Daiara Tukano and Gustavo Caboco are participating in ARCOmadrid, which takes place from March 5 to 9. The artists are featured in the exhibition Wametisé: ideas for an amazofuturism curated by Denilson Baniwa, María Wills, and the Institute for Postnatural Studies.

The curated sector reflects on the growing presence of Indigenous artists in the contemporary art circuit, presenting works that contribute to the creation of new perspectives towards the world, inspired by both ancestral and contemporary ways of life in the Amazon.

The paintings Yaymahsã, Miriãporã mahsã, and MahkãPirõ mahsã (2021) by Daiara Tukano depict hybrid entities in vibrant colors, with bodies that merge women with a jaguar, a macaw, and a serpent, respectively. In Tukano cosmology, these beings are responsible for protecting the forests and preventing the intense sun from scorching the fertile soil. A large painting, measuring over two meters in height, completes the selection. The work alludes to the common ancestors of the Tukano people—women who were responsible for the origin of plants, animals, and humans that inhabit the world.

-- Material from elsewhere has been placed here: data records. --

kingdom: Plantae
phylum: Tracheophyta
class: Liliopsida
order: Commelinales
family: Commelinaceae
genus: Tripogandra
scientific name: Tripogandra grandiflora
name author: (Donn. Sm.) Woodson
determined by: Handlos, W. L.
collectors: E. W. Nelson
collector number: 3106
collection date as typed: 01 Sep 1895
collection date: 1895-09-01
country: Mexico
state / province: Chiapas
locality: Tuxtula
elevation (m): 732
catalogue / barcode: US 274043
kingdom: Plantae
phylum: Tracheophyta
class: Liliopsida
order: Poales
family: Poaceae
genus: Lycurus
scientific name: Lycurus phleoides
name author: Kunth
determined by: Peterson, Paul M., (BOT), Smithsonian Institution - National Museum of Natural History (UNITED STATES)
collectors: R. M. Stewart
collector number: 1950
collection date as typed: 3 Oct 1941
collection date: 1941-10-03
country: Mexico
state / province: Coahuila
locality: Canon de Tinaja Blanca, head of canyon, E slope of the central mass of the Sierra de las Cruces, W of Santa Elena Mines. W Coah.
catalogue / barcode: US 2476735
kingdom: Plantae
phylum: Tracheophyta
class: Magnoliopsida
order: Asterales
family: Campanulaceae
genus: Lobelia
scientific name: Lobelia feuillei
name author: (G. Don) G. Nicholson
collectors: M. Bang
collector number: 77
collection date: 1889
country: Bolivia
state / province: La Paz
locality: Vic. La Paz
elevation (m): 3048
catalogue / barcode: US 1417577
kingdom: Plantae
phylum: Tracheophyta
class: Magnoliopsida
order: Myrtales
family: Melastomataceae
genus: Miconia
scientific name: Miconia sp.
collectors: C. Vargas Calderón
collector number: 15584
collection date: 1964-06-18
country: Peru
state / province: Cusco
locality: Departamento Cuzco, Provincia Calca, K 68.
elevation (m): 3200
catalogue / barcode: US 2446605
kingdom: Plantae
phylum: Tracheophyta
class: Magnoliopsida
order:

Gustavo Caboco, in turn, is featured in the exhibition through a selection exemplary of his multidisciplinary practice, including painting, photography, and video. Pé no chão, pé no céu (2017–2024) and Inversões e autonomia 1 (2022) are paintings that explore a metaphorical image recurring in the artist's approach and invite a radical change in the perspective through which we observe the world, recovering the Wapichana knowledge linked to agriculture and the connection with the land.

For the artist, these inversions require unveiling the colonial mechanisms that displace and erase Indigenous knowledge.  In the video Erva do diabo (2020), the artist uses pieces from the collection of the Museu Paranaense to trace a narrative that shows how yerba mate, an herb used in rituals by the Guarani peoples, was condemned by the Catholic Church and has now become a popular industrialized beverage.

The ruins of the National Museum of Rio de Janeiro are the focus of a photographic work by Gustavo Caboco, Roseane Wapichana, Lucilene Wapichana, and Wanderson Wapixana. Titled Não apagarão nossa memória (2021), the work addresses the Indigenous objects that were destroyed in the fire that engulfed the museum in 2018. More broadly, it reflects on the presence of these objects in museum institutions worldwide and the ways in which they were acquired.